Węgry: Bank Narodowy odkaża banknoty
O odkażaniu banknotów przez Węgierski Bank Narodowy oraz o wprowadzonym przez władze zakazie odwiedzin w szpitalach, który jest różnie interpretowany w różnych placówkach, pisze we wtorek węgierski dziennik „Ripost”.
Gazeta pisze, że Węgierski Bank Narodowy (MNB) codziennie umieszcza w „kwarantannie” i czyści banknoty o wartości kilku miliardów forintów. Jak podkreśla „Ripost”, nowy koronawirus może przetrwać na tworzywie sztucznym i papierze nawet kilka dni, a na metalu - kilka godzin.
„Ripost” przytacza informację uzyskaną z MNB, że bank codziennie wycofuje z obrotu banknoty o wartości kilku miliardów forintów i zgodnie z cyklem przetrwania koronawirusa przez dwa tygodnie przechowuje je w zamkniętych kontenerach, po czym przepuszcza przez tunel o temperaturze 160-170 stopni C.
„Dzięki podjętym środkom i nowoczesnej technologii w razie ponownego wypłacania nominałów wpłaconych do banku ryzyko trafienia do obrotu zakażonych banknotów jest minimalne” - zapewnił bank.
„Ripost” sprawdził też, jak działa w praktyce zakaz odwiedzin w szpitalach i domach opieki dla osób starszych, wprowadzony bezterminowo przez władze. „Stwierdziliśmy, że wszędzie to od portierów i pielęgniarek zależy, na ile poważnie traktowany jest zakaz” - pisze gazeta.
Dziennikarze gazety sprawdzili, jak odnoszą się poszczególne szpitale do przyjmowania paczek dla chorych. Okazało się, w jednych jest to możliwe, a w innych nie.
Niejednolicie jest też interpretowany zakaz wizyt w przypadku ojców rodzących się dzieci.

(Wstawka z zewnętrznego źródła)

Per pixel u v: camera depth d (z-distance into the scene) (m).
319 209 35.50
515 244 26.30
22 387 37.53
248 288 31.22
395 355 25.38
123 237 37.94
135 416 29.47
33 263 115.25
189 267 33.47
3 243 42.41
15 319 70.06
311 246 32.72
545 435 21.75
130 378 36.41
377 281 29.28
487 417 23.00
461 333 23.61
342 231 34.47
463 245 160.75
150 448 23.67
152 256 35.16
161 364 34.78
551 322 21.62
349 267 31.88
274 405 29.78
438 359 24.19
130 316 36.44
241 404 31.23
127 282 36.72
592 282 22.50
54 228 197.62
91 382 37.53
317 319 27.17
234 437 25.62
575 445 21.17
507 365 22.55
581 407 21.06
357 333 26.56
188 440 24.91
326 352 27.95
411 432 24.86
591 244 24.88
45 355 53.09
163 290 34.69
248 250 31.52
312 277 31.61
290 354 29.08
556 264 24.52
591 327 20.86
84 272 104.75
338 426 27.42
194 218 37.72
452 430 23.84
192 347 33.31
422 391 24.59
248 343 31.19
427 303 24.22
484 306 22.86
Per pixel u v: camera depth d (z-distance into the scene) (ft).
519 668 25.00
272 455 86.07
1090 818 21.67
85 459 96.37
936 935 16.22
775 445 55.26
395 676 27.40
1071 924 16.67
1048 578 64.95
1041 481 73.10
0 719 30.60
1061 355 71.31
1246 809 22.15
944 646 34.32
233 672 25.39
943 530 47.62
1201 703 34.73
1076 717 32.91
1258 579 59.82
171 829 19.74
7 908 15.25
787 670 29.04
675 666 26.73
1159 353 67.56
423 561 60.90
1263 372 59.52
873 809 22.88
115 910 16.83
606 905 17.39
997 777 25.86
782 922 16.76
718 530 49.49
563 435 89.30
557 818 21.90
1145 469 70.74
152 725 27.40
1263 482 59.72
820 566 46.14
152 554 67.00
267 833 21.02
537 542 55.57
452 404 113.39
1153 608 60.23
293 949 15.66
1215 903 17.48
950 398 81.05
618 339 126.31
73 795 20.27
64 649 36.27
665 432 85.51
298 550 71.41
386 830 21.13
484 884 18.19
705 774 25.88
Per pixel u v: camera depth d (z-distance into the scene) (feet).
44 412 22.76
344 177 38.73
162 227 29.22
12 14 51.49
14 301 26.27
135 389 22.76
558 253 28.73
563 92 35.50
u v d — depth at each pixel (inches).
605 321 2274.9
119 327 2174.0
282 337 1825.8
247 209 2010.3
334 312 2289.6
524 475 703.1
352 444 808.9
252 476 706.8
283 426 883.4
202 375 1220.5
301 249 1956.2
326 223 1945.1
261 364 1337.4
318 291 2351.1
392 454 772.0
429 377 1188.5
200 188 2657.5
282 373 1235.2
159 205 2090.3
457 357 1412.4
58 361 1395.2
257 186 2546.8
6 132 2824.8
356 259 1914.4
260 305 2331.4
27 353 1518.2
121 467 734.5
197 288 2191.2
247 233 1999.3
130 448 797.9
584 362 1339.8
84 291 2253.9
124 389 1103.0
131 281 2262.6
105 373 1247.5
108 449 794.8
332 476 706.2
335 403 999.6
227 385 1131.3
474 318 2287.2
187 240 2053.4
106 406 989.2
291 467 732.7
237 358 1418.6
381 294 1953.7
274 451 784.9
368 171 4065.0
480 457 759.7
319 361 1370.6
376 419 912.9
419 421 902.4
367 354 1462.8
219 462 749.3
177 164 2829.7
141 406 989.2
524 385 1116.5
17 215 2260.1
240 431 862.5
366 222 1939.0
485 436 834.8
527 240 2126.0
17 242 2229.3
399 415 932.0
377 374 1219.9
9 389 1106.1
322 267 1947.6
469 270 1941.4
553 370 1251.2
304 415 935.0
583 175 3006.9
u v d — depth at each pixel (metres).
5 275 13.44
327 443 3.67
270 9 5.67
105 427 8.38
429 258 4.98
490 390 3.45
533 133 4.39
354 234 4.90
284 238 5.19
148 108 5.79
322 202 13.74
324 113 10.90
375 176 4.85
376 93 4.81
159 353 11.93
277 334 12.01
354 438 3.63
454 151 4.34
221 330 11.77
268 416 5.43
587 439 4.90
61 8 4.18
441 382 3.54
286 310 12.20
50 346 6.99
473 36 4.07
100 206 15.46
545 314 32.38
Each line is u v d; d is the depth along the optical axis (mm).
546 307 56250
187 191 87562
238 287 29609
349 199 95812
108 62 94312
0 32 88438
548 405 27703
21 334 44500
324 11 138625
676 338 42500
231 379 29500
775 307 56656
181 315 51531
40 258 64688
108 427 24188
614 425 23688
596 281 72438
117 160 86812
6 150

W części szpitali ojciec może być obecny przy porodzie, ale gdy potem żona leży już na oddziale, nie może jej odwiedzać. Zdarza się jednak - pisze „Ripost” na podstawie relacji jednej z czytelniczek - że ojcu nie pozwalają uczestniczyć nawet w porodzie.
Problemem jest też odwiedzanie ciężko chorych osób. W niektórych miejscach zezwala się na pożegnalną wizytę u umierających, ale dziennik donosi też o przypadku, gdy wnukowi zabroniono odwiedzin babci, a ta kilka dni później umarła.
W jednym ze szpitali dziecięcych dziennikarzom udało się wejść aż do placu zabaw dla chorych dzieci, gdzie spotkali kilku ojców „tajnie” odwiedzających swoje pociechy. „Wszyscy są zdania, że ograniczeń powinni przestrzegać inni, a im samym należy się wyjątek” - pisze gazeta.
Na Węgrzech stwierdzono dotąd 12 przypadków zakażenia koronawirusem.